The Special Tax Consolidation System is solely in regard to corporate taxes and basically consists in a series of companies forming a group to pay taxes collectively, instead of each one individually.
In principle, this system is characterised by the existence of one controlling company and several controlled companies. In this case, since the controlling company does not reside in Spain, and the Special Tax Consolidation System is only applicable to resident companies, the non-resident controlling company must designate one of the controlled companies as controlling company of the Tax Group in Spain.
Whenever new companies or shares of at least 75% of the capital stock of companies residing in Spain are acquired, said companies shall mandatorily be included within the Scope of Consolidation on the fiscal year following their acquisition. Companies acquired by incorporation will be included within the Scope of Consolidation during the fiscal year of their incorporation.

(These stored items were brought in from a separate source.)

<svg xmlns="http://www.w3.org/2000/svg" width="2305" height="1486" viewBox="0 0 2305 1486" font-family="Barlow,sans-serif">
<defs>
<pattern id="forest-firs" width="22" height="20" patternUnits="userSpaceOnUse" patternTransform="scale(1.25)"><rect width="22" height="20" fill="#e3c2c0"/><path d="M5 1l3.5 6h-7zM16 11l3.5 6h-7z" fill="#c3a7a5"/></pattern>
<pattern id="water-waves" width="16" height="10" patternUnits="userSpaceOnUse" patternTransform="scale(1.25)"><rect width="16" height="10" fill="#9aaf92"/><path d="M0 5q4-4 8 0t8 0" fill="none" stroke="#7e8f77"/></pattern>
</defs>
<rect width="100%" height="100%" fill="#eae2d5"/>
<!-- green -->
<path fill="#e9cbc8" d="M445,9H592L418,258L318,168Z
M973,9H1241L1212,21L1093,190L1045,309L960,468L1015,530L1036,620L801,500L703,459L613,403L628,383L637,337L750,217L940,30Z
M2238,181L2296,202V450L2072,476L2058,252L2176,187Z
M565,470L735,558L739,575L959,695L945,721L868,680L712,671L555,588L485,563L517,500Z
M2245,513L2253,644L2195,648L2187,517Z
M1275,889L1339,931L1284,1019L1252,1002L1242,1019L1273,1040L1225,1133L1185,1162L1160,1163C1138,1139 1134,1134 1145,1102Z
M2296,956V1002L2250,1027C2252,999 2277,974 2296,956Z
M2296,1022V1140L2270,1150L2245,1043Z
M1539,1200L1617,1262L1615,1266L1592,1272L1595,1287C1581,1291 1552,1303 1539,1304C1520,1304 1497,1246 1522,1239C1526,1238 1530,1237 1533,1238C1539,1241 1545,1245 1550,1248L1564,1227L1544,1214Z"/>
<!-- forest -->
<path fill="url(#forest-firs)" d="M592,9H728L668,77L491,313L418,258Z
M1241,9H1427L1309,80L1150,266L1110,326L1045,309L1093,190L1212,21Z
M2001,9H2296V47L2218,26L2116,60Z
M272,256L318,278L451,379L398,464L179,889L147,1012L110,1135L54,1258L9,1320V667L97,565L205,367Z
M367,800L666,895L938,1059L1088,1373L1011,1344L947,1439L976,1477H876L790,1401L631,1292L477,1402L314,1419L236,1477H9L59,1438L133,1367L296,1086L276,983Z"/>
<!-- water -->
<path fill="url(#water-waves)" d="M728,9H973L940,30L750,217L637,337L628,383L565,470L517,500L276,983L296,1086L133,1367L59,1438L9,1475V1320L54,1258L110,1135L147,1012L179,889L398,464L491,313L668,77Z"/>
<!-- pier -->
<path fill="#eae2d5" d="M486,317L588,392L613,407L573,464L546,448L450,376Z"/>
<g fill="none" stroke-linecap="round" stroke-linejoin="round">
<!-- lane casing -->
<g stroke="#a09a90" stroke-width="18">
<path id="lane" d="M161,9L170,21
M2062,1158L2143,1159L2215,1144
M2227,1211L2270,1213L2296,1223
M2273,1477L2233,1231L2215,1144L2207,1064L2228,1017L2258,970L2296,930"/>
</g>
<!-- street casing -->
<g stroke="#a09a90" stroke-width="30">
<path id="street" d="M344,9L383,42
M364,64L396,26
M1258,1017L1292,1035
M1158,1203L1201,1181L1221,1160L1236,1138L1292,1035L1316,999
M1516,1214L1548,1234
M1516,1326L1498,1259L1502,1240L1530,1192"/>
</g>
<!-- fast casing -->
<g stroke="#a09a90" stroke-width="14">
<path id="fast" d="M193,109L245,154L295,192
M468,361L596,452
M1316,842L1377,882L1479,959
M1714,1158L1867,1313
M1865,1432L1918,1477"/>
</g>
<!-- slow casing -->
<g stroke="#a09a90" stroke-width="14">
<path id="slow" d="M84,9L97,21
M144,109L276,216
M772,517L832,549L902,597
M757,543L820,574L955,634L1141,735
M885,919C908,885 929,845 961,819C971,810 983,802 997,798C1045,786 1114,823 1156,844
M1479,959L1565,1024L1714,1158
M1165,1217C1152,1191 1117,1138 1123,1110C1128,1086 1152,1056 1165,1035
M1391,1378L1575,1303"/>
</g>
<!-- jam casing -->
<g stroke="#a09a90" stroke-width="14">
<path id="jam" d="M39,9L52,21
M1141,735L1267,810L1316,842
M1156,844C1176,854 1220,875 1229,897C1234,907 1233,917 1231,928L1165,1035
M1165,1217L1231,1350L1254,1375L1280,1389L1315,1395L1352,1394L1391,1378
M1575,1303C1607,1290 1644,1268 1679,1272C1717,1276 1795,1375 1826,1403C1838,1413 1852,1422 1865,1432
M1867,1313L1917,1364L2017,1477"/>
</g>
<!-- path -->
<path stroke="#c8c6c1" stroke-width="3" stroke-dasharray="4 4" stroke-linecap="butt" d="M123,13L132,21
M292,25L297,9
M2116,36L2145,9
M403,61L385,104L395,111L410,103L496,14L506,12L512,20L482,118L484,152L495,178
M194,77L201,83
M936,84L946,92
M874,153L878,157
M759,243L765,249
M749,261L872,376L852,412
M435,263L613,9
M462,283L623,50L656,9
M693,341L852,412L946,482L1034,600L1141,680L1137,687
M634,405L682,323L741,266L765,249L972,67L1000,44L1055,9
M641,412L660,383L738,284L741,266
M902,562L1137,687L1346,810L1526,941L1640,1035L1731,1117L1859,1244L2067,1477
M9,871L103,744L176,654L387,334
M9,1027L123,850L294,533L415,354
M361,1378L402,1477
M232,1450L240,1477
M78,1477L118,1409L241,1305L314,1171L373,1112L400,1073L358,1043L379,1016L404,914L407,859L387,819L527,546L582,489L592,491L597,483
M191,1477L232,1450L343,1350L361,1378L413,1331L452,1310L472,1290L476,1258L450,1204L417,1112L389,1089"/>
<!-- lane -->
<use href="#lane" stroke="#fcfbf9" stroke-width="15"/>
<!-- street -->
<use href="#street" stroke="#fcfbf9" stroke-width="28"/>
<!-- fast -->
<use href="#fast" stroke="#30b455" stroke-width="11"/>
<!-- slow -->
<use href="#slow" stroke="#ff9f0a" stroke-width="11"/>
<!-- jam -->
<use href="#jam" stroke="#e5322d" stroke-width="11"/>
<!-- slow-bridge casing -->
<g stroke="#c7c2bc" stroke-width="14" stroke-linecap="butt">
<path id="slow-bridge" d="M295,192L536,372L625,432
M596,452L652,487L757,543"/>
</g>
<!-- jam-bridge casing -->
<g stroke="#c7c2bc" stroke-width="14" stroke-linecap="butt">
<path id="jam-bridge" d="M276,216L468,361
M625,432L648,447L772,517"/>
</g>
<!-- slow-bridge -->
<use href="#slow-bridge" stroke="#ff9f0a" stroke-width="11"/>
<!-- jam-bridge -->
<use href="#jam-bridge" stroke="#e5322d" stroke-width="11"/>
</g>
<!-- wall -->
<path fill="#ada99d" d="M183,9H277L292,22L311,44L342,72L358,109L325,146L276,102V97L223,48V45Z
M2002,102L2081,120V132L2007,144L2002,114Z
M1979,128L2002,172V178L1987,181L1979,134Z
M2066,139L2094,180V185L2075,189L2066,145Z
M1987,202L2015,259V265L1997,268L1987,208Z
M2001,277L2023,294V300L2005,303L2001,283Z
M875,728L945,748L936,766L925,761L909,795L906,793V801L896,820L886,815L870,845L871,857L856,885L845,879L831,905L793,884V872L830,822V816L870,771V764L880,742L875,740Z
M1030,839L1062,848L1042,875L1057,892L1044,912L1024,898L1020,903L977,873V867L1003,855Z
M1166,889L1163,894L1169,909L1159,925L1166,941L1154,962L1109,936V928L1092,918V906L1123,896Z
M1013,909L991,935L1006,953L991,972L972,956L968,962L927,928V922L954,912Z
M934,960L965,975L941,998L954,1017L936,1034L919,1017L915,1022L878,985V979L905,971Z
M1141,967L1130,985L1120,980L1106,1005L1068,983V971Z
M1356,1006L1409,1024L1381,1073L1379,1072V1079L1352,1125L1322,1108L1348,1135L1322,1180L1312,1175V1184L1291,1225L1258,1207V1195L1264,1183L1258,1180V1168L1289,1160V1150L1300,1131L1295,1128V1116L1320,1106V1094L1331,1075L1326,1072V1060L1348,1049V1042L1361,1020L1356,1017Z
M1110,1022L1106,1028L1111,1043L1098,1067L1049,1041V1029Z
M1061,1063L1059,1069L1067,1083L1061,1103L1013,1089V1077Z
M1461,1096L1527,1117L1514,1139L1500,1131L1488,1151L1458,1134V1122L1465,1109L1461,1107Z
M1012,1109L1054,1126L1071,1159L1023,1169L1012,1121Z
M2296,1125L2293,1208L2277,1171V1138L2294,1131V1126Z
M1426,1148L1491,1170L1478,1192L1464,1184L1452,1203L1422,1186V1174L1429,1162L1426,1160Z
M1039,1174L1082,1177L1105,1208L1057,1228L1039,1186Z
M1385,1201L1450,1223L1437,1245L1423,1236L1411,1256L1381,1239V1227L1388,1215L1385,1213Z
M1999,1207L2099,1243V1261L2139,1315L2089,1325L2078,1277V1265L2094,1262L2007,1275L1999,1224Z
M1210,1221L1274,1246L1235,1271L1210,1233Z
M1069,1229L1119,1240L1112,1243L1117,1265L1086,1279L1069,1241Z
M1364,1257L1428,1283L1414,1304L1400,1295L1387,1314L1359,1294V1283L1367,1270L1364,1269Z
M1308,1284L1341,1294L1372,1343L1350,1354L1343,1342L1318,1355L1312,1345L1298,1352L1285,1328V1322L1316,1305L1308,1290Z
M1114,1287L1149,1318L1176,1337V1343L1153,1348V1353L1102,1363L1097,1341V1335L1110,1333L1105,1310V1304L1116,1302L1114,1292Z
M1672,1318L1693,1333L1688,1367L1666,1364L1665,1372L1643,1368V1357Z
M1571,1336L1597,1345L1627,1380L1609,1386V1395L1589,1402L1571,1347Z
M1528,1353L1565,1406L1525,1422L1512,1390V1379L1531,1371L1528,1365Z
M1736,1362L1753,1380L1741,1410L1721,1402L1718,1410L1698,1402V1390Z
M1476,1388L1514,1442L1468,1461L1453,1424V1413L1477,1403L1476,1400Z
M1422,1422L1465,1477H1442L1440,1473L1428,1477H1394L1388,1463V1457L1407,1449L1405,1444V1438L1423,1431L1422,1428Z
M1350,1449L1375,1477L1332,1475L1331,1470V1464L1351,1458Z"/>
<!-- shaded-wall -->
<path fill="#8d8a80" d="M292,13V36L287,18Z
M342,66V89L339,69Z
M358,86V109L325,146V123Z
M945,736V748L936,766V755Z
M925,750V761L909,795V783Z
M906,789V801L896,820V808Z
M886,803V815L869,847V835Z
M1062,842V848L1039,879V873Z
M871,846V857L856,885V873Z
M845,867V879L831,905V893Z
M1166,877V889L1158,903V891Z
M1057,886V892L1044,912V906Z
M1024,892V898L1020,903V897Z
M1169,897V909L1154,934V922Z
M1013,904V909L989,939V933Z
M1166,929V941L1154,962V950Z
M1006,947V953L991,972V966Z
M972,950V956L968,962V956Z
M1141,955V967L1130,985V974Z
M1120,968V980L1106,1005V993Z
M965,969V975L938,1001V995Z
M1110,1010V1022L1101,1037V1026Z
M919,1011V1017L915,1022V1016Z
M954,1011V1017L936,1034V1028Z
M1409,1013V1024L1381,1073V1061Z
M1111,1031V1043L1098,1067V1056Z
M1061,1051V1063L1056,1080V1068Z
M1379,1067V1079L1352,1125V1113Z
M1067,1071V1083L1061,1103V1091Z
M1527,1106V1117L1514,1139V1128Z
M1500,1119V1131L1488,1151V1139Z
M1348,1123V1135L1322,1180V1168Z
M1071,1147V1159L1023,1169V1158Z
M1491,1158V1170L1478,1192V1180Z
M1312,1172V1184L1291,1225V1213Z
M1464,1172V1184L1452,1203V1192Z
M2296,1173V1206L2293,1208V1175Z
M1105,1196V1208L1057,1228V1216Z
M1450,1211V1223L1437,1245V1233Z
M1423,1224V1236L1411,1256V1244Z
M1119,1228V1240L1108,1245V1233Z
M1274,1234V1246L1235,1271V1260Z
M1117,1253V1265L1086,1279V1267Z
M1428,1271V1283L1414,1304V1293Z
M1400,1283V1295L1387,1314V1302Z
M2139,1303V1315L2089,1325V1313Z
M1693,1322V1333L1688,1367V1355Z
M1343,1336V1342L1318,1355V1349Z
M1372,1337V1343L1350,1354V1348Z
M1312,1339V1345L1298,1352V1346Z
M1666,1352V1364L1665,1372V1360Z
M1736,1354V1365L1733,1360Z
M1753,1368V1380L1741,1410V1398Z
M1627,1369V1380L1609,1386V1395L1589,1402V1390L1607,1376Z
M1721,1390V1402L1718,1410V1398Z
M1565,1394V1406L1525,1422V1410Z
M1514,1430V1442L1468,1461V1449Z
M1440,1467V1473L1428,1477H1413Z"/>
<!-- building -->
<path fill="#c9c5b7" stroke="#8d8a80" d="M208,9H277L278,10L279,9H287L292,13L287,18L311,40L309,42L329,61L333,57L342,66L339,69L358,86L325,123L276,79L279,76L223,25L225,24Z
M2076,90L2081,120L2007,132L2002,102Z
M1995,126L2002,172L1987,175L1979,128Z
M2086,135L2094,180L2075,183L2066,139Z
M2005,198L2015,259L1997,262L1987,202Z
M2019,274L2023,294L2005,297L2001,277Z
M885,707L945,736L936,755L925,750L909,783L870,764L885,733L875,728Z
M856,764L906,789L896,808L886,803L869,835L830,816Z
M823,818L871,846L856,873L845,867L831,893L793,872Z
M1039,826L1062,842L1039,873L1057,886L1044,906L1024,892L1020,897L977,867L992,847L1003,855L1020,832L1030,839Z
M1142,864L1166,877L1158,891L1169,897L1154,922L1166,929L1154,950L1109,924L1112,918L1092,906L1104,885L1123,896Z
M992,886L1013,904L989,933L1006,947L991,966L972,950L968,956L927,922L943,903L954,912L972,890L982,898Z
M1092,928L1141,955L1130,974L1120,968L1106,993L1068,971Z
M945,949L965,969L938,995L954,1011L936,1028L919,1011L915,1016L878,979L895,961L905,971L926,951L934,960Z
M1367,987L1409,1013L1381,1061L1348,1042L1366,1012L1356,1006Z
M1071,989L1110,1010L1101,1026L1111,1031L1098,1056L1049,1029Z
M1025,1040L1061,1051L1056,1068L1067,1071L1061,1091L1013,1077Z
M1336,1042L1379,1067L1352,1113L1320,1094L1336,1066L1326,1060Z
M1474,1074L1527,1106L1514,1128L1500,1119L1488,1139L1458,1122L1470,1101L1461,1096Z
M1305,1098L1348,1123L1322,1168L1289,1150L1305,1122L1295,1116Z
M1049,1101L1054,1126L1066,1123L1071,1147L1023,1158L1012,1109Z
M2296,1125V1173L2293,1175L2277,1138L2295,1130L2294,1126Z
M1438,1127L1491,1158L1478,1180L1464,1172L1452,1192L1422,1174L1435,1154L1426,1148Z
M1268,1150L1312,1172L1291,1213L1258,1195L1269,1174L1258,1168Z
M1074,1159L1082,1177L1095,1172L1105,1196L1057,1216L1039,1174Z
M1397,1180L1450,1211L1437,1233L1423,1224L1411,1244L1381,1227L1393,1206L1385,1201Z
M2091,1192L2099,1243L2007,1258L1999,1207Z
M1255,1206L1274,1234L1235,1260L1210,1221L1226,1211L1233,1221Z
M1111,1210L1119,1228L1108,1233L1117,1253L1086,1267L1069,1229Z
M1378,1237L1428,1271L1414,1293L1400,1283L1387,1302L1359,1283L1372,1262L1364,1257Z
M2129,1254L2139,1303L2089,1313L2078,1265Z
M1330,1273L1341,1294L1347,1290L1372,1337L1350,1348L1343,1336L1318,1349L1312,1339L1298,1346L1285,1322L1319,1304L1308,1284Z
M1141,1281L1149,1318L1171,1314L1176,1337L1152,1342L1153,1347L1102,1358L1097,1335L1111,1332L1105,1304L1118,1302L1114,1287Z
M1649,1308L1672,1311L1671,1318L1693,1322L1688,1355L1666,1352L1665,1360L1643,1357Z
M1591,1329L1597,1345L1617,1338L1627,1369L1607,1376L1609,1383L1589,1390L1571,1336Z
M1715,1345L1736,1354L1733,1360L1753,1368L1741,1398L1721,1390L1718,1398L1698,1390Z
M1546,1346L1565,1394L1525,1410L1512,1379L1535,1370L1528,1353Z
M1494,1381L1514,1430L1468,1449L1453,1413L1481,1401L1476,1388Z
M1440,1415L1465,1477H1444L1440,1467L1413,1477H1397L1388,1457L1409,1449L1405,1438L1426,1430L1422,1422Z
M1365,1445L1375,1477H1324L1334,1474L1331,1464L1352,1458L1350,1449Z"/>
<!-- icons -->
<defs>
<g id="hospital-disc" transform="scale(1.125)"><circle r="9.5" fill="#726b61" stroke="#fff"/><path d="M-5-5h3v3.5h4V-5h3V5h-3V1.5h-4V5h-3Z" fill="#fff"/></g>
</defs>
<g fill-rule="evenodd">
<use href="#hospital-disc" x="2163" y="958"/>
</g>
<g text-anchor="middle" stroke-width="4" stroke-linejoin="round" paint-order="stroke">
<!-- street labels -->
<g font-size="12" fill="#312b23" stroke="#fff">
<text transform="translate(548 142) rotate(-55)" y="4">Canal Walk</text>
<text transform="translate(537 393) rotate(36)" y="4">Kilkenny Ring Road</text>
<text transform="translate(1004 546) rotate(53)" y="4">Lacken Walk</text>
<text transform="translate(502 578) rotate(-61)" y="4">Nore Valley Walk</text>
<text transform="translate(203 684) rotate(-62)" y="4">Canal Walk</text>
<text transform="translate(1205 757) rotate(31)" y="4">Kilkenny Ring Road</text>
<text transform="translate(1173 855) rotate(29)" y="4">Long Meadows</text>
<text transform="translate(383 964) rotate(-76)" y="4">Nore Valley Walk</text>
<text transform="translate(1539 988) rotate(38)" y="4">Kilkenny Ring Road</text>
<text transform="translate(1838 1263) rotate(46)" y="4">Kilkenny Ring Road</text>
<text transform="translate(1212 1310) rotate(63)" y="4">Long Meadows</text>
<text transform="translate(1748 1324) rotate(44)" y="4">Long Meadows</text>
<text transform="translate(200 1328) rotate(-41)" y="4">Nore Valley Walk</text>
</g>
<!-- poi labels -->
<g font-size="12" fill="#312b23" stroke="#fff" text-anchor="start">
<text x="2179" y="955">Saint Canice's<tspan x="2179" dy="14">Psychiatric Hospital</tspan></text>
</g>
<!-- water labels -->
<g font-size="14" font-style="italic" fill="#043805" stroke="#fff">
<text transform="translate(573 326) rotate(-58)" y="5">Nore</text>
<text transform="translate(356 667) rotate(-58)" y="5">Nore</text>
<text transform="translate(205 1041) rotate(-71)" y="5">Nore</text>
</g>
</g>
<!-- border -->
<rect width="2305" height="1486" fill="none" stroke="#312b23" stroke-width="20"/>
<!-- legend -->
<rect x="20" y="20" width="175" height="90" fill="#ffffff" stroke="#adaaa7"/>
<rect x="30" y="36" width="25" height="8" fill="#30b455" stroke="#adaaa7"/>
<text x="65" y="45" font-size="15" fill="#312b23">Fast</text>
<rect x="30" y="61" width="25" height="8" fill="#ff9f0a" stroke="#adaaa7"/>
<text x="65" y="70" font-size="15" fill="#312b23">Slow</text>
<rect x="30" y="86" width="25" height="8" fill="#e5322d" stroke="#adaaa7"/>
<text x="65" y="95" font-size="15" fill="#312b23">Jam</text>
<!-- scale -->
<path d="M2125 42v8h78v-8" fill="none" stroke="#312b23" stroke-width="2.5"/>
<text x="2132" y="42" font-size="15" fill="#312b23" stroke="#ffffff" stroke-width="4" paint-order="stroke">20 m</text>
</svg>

The Tax Base on Corporate Tax is what determines the Tax Group. It is determined by the sum of the individual tax bases of each of the companies forming the Group, adding and deducting any relevant transactions among the Tax Group companies.
Notwithstanding the above, the 1 million Euro tax deductibility limit for net financial expenses applies to the Group, not to each company. In addition, reduction of the tax base for creation of a capital reserve fund will also apply to the Group.
Italy: Tax relocation abroad (Esterovestizione) and control of foreign companies
According to recent decisions from Italian courts, it would seem that the legal status of the esterovestizione, or relocation abroad of Italian companies, is beginning to find agreeable terms which should have been granted to it some time ago.
The status of esterovestizione shall be limited to instances where there is an abuse of the right of establishment, in other words, a fictitious location of the fiscal residence of a company abroad when it is verified that the company has not been transferred, or when the transaction entails setting up a legal structure that does not represent a genuine, economic reality (a wholly artificial arrangement).
Undoubtedly, in the case of controlled foreign corporations, the registered office of its management cannot be the exclusive criterion of verification.
Nevertheless, the new Spanish regulation on the Board of Directors makes it possible to entrust management in Spanish people and to introduce effective mechanisms of control from the Parent company.